Sport
Title eludes league of extraordinary gentlemen by two lousy points
This article is more than 11 years old.
Skåne Crusaders too good for Copenhagen RLFC over the course of the season, even if the difference is a solitary penalty goal
Played at a similar speed to rugby union’s Six Nations, the inaugural rugby league Pan Scandinavian League, which concluded last Saturday with the Skåne Crusaders beating the Kungsbacka Broncos 56-0 in Lund, was over before you knew it – in just six weeks of bruising, fiercely competitive action that bodes well for the future of a sport that is taking off with a vengeance in this region.
To say every game was competitive would be a lie though, as the ones involving the Kungsbacka Broncos were distinctly one-sided.
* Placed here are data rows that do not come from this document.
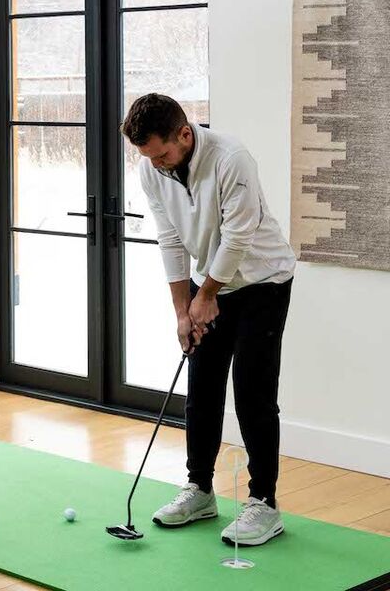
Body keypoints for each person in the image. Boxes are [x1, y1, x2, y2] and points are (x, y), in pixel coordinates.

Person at [123, 93, 294, 547]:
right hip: (208, 282)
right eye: (147, 157)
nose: (156, 165)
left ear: (184, 134)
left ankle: (264, 503)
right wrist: (183, 310)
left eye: (161, 154)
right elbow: (170, 238)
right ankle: (199, 490)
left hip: (263, 281)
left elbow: (238, 237)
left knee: (254, 393)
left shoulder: (232, 158)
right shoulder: (151, 168)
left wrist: (206, 297)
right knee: (202, 389)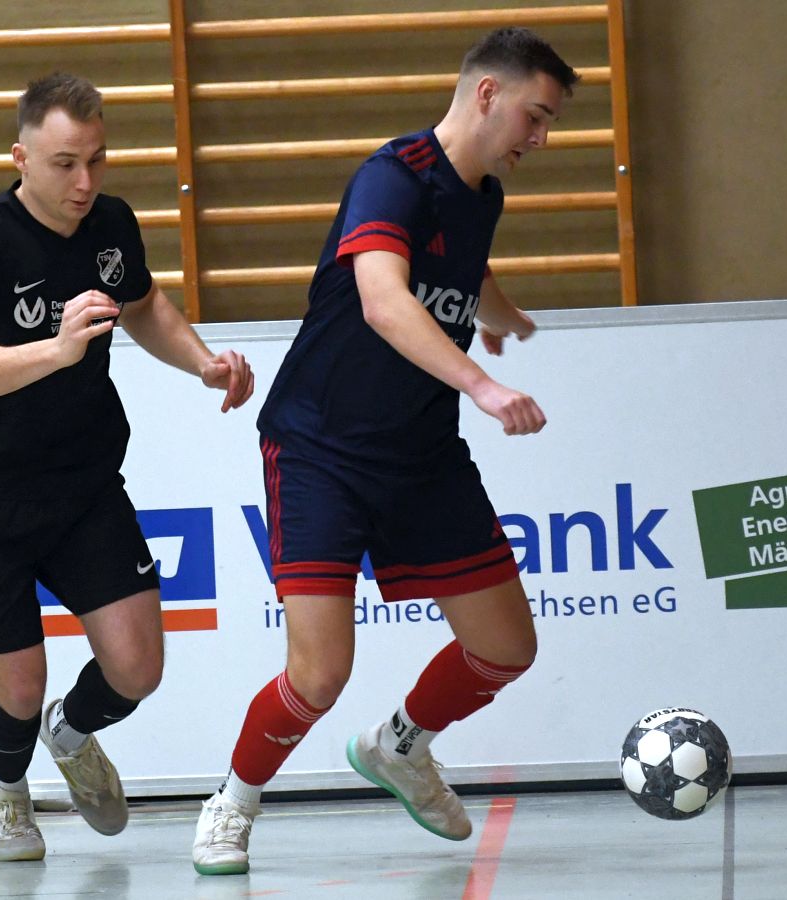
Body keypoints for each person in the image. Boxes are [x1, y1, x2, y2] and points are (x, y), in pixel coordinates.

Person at [191, 27, 578, 876]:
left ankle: (400, 745)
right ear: (487, 94)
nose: (541, 138)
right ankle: (232, 803)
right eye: (536, 115)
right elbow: (382, 298)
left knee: (506, 648)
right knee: (319, 673)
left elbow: (466, 269)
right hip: (321, 448)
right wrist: (483, 385)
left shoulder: (483, 196)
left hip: (423, 455)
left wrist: (500, 312)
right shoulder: (391, 177)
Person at [0, 72, 254, 862]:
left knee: (137, 667)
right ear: (21, 158)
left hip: (80, 485)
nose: (84, 182)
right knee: (17, 684)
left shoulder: (111, 223)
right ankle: (6, 790)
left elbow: (141, 303)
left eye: (97, 160)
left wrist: (202, 362)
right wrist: (58, 349)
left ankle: (71, 733)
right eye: (65, 163)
The Gothenburg-based side lost all four of their fixtures, conceding 286 points in the process and scoring just seven tries. But Rome wasn’t built in a day – just ask Italy who entered the aforementioned Six Nations for the first time in 2000 and only managed to avoid the wooden spoon in their fourth tournament.
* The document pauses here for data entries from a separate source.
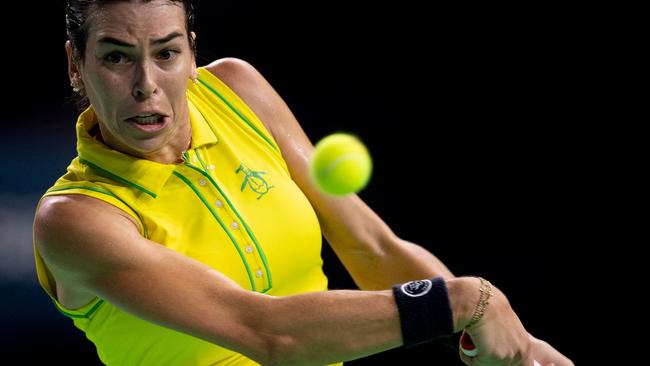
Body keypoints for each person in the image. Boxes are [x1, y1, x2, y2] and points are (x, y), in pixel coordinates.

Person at [32, 1, 573, 365]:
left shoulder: (237, 90)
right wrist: (459, 302)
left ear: (192, 54)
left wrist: (515, 348)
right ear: (76, 65)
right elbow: (266, 331)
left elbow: (371, 246)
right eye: (116, 58)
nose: (146, 85)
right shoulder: (76, 219)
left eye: (167, 53)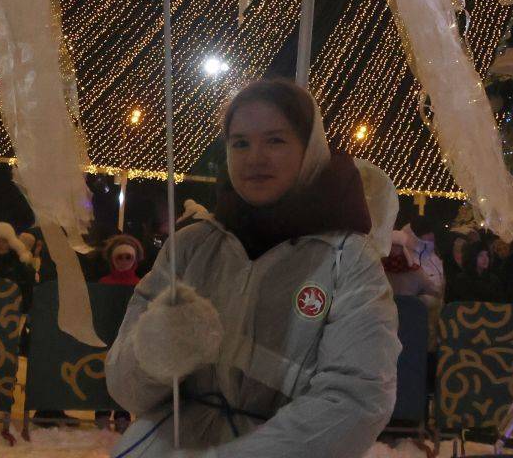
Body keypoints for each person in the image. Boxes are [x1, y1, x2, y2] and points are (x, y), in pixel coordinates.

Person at [106, 77, 398, 457]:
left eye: (275, 140)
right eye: (240, 143)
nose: (255, 157)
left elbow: (356, 399)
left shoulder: (348, 259)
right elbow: (125, 389)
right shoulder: (193, 246)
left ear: (309, 149)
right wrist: (156, 353)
Nevertheless, the league’s top two sides, Copenhagen RLFC and the Skåne Crusaders, played out two incredibly tight games, of which Skåne edged the first one 18-16 at home on March 30 before drawing 18-18 in another pulsating encounter in Copenhagen on April 20.
Played at the DTU, the game swung backwards and forwards as first Skåne led 8-0 and 12-6, before Copenhagen fought back – with its hooker Brian Brost in outstanding form with 16 tackles in the first half alone – to lead 18-12 with ten minutes remaining. But in the end, they couldn’t hang on.
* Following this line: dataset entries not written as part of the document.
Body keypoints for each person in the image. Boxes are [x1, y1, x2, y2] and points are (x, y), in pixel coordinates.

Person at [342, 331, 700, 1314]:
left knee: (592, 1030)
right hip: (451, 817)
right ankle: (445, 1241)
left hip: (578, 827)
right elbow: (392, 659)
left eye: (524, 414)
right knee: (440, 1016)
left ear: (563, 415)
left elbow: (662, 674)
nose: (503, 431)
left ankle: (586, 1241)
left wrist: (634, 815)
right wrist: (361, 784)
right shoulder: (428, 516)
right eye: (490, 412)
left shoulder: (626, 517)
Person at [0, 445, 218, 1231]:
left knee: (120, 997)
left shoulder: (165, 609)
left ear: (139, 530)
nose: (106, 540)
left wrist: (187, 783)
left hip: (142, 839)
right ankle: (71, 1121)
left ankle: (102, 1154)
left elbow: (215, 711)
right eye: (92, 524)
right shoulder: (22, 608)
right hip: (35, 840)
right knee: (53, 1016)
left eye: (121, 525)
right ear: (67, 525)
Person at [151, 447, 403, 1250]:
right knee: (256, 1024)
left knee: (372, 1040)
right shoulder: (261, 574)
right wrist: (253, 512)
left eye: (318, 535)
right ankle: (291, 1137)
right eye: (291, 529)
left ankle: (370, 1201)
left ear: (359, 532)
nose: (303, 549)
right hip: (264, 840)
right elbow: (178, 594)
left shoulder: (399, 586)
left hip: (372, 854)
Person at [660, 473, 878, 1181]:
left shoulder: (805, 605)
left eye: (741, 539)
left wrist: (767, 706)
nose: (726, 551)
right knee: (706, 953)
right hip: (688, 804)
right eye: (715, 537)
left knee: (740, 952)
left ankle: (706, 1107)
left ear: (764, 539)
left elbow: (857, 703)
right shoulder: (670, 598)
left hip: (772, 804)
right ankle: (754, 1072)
To the experienced rugby league onlooker, some of the tries were a little unorthodox. Skåne’s first was out of the Chariots Offiah top drawer: a 90-metre run-in following an interception. While Andreas Anderson’s opener for CRLFC was more Aussie rules than league. A high bomb from the halfback and kicker Rich Groom, who ended the game with a three from three record, was batted back into play by Anderson and then gratefully gathered to score in the corner.
Copenhagen went on to comfortably defeat the Broncos 72-4 in Sweden in their final game to secure second place and underline their supremacy in this fixture. Kungsbacka will be hopeful of more teams joining next season – it is surely only a matter of time until some of the teams currently being formed in Jutland sign up.
Later this year, the region of Jutland will contest a three-match series against Copenhagen, and in the meantime, both regions’ national players have a certain Nordic Cup to reclaim from the Norwegians who took the honours in 2012 after Denmark had won the inaugural tournament in 2011.
They may not have won the Pan Scandinavian title, but Copenhagen have made quite an impression in their first season. And with big hitters like Big Herbert Mulipola and Morten Dam increasingly preferring the gym to the confines of the club’s sponsor The Black Swan, there are genuine hopes of them returning to fitness in time for the challenge of bringing the trophy home in 2014.